Well, but of course they were nervous, getting married was a big step. Clyde had been a bachelor for a long time, despite numerous involvements. And Ryan, having only last year broken away from an abusive marriage, was still gun-shy. But, They'll be good together, Charlie thought. They'll survive the wedding, get away by themselves, and that's all they need.

What worried her, as she headed toward Ocean and the clinic, was the changes this marriage would bring to the Damen household. Joe and Clyde had lived together a long time, a bachelor household, the two of them bantering and confrontational, ribbing each other and supremely comfortable in their abrasive relationship. Now, what was in store for the two hardheaded males who were so entrenched in their rough ways? And Ryan…though Ryan had grown up in a household run by three strong-willed men and had learned early to hold her own, she'd never lived with a smart-talking tomcat who was as strong willed as any cop.

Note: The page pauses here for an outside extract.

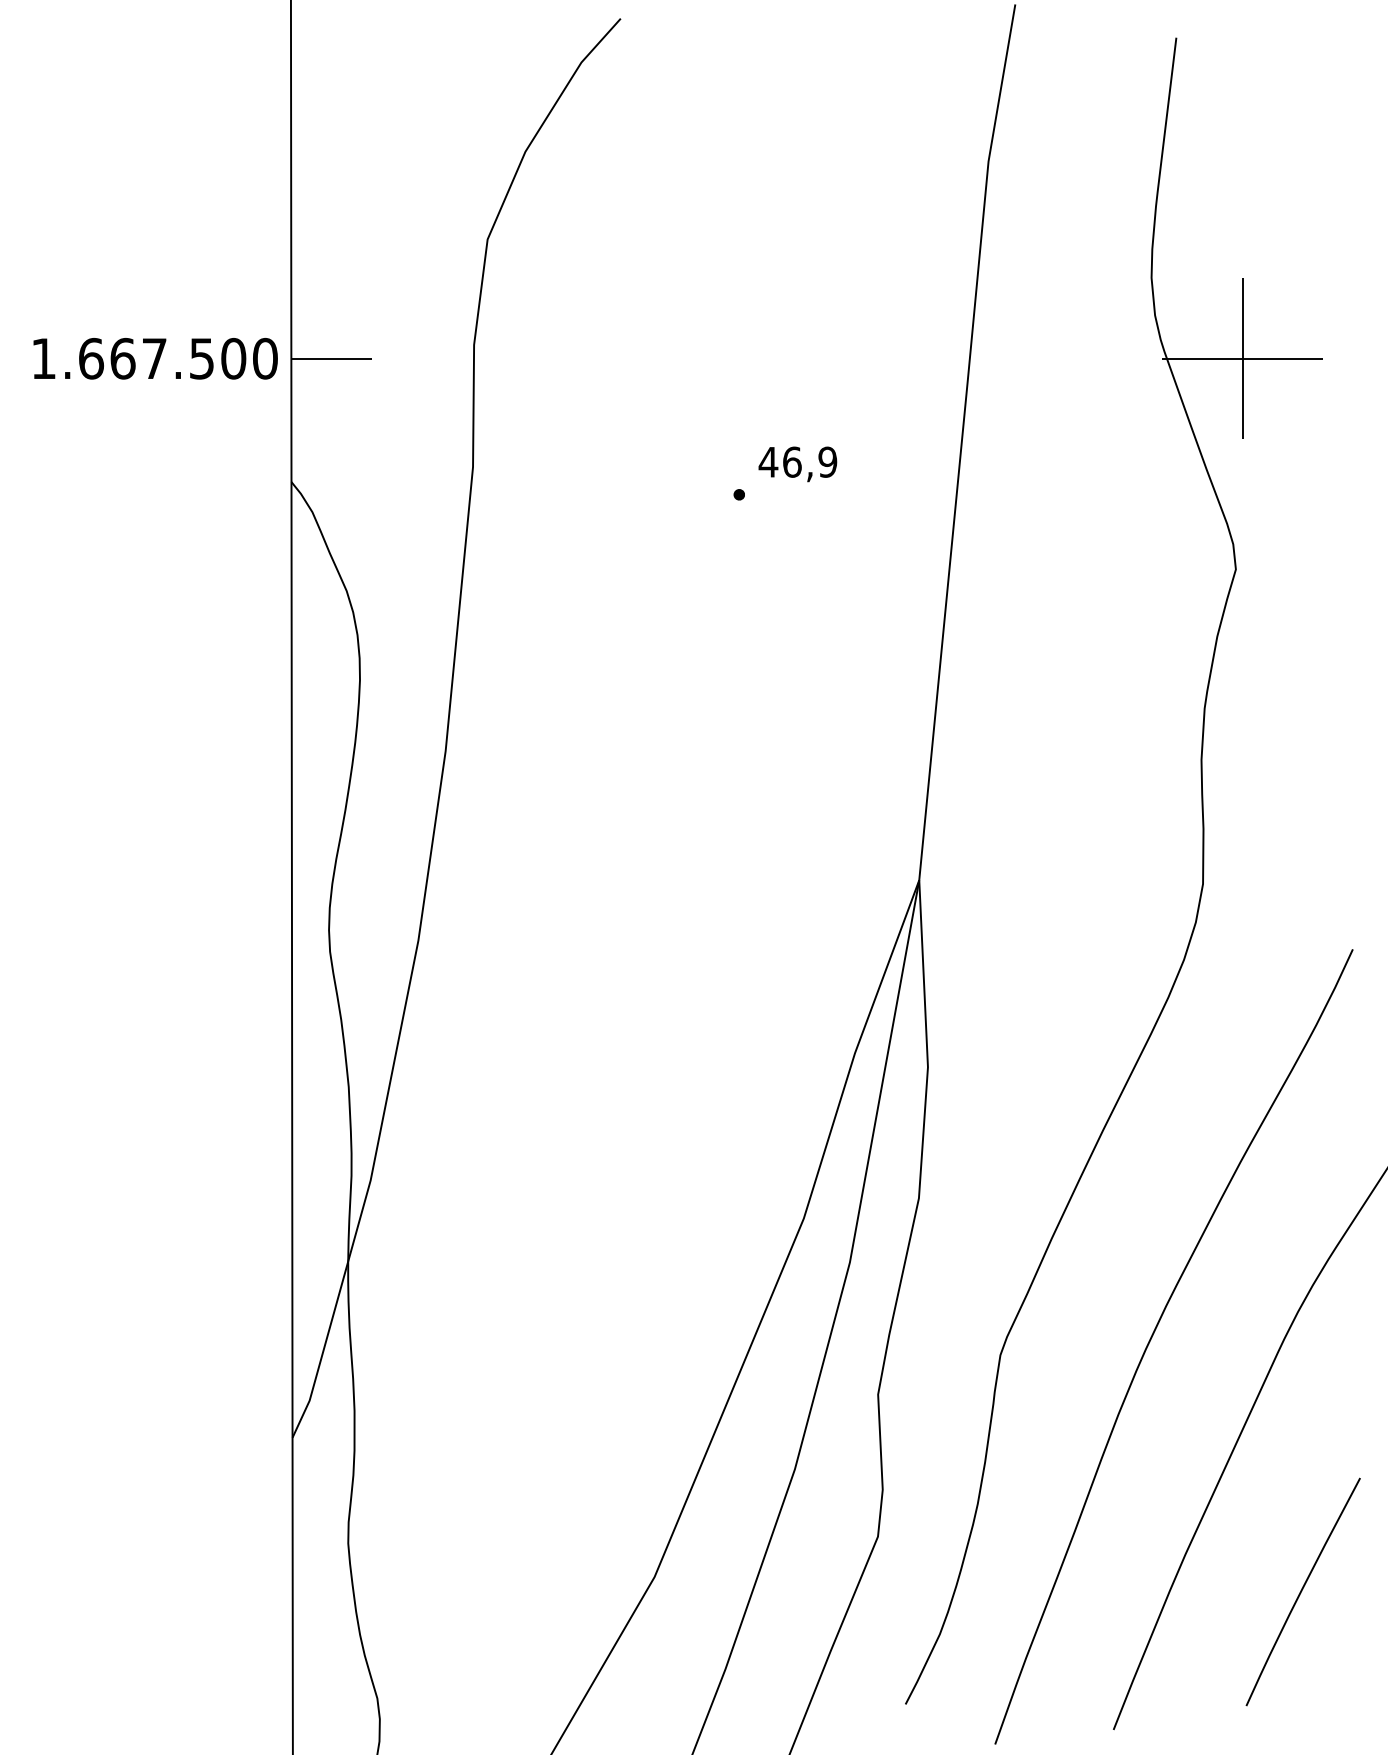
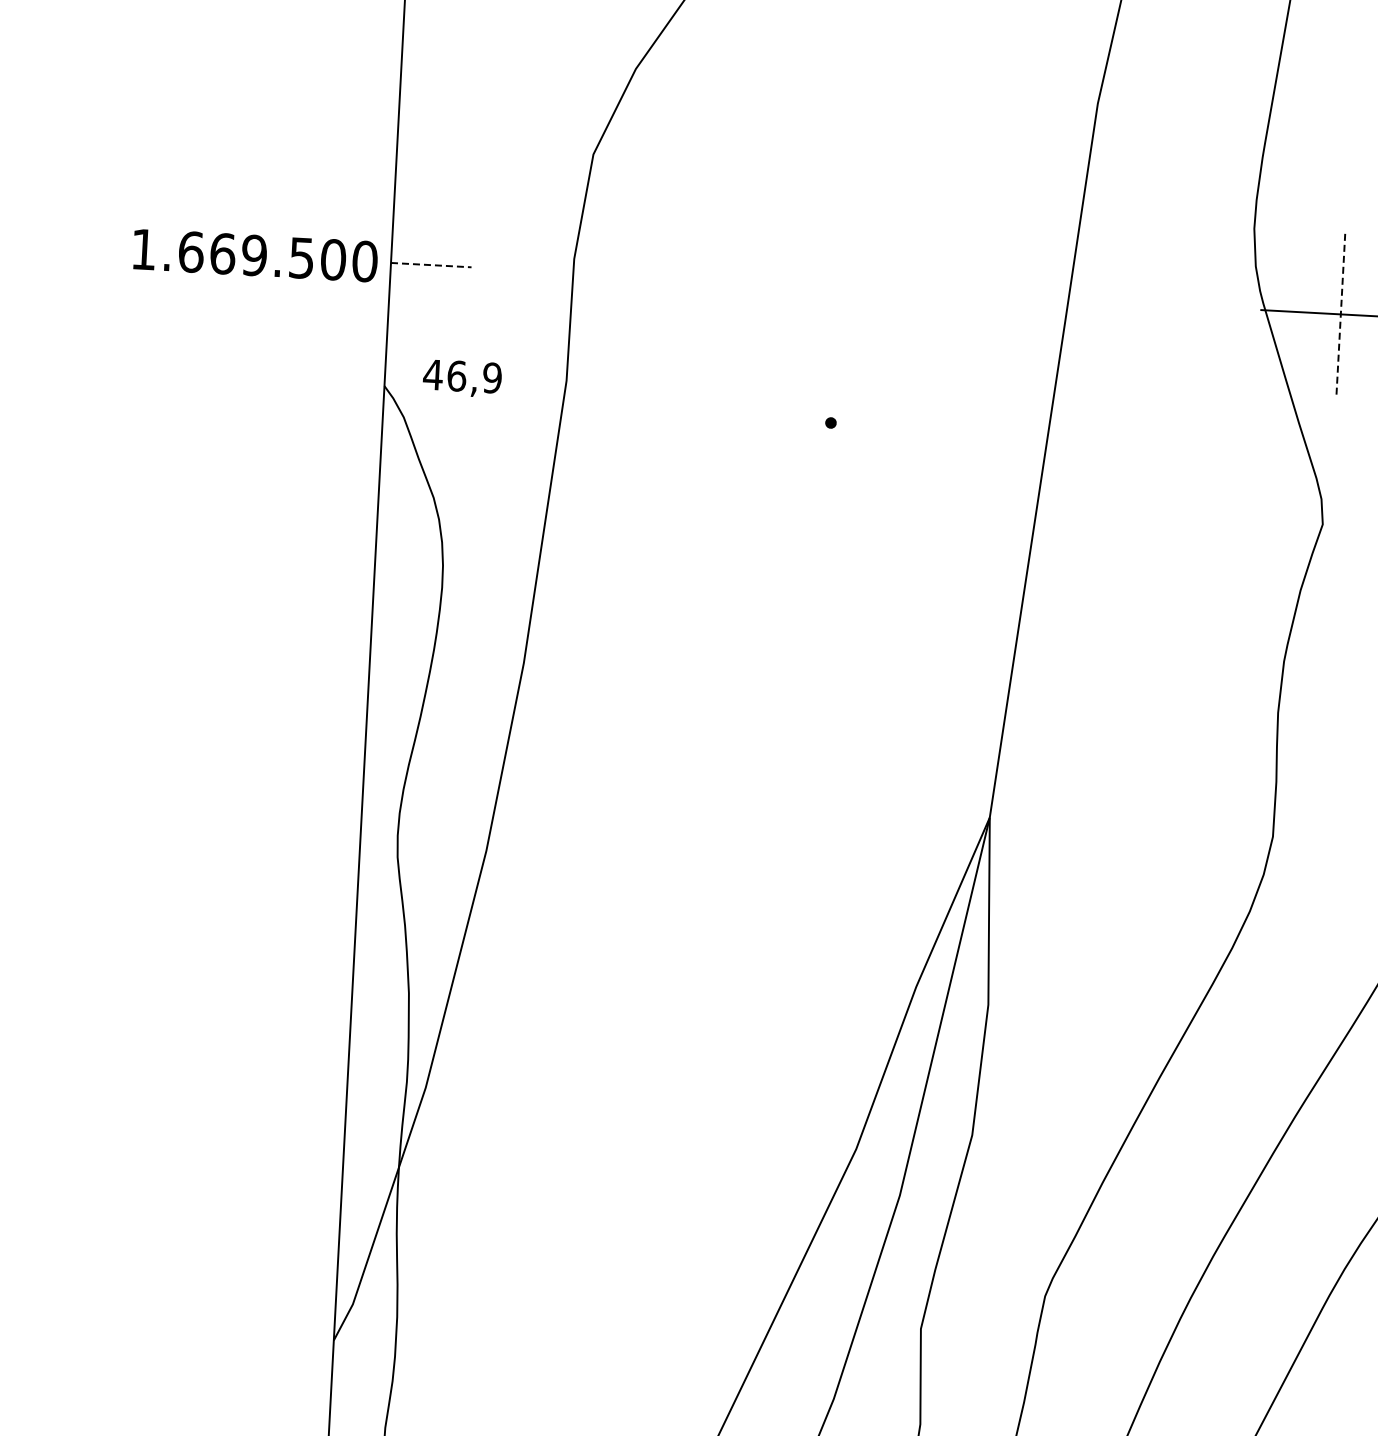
text: (154, 358) -> (254, 255), 1.667.500 -> 1.669.500
line: (332, 358) -> (432, 264), solid -> dashed
line: (1242, 358) -> (1340, 314), solid -> dashed
text: (797, 464) -> (461, 378), moved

Parking in front of the clinic, she and the cats headed for the door, the cats pressing close to her legs. Firetti let them in and urged them on through the empty waiting room to the surgery, where he lifted the three cats onto a table.

"Natalie can't hear us," he said softly. "She stopped to tend to another patient; we had a couple of afternoon surgeries, and they're just recovering."

There was a short argument among the cats over who would go first. "I will, of course," Joe said boldly, drawing himself up, his ears sharp, his muscled shoulders gleaming, all macho tomcat and not a sign of fear.

Firetti nodded with approval. "You're bigger and stronger, Joe. And I'll take Kit's blood, too."

Kit looked smug, and lashed her fluffy tail.

"The blood of two cats should be sufficient, unless there are complications," Firetti said. "I'd like Dulcie to stay as a backup-like you to stay the night, Dulcie, to be here when Sage comes out of the anesthetic. He'll need another cat to talk to, he'll be confused, he-"

"I'll stay!" Kit interrupted. Charlie put a hand on Kit's head to silence her.

"He'll be disoriented," Firetti continued. "He may not remember where he is, or why. In that state, the fear of finding himself alone and confined among humans could be very hard on him, and he-"

"I'll stay," Kit said again. "Sage and I are friends, we were kittens together, I can comfort him."

Joe and Dulcie exchanged a look, a concerned parental kind of glance that amused but puzzled Charlie. And Dulcie said, "Kit, you don't want to miss the party."

"I want to stay!" Kit hissed at her, showing formidable teeth.

"Dulcie will stay!" Joe said angrily, and the two older cats glared at Kit until the tortoiseshell backed away from them, round-eyed with surprise. Charlie didn't see what all the fuss was about. She didn't see what difference it made-until she looked again at Kit.

Even cowed by the older cats, the tortoiseshell's yellow eyes hardly left the sleeping patient. Kit watched Sage intently, and as Dr. Firetti prepared Joe to give blood, Kit crept nearer Sage, nosing at him and worrying, the tip of her fluffy tail twitching, her golden eyes filled with emotions that Charlie had never before seen in the young cat.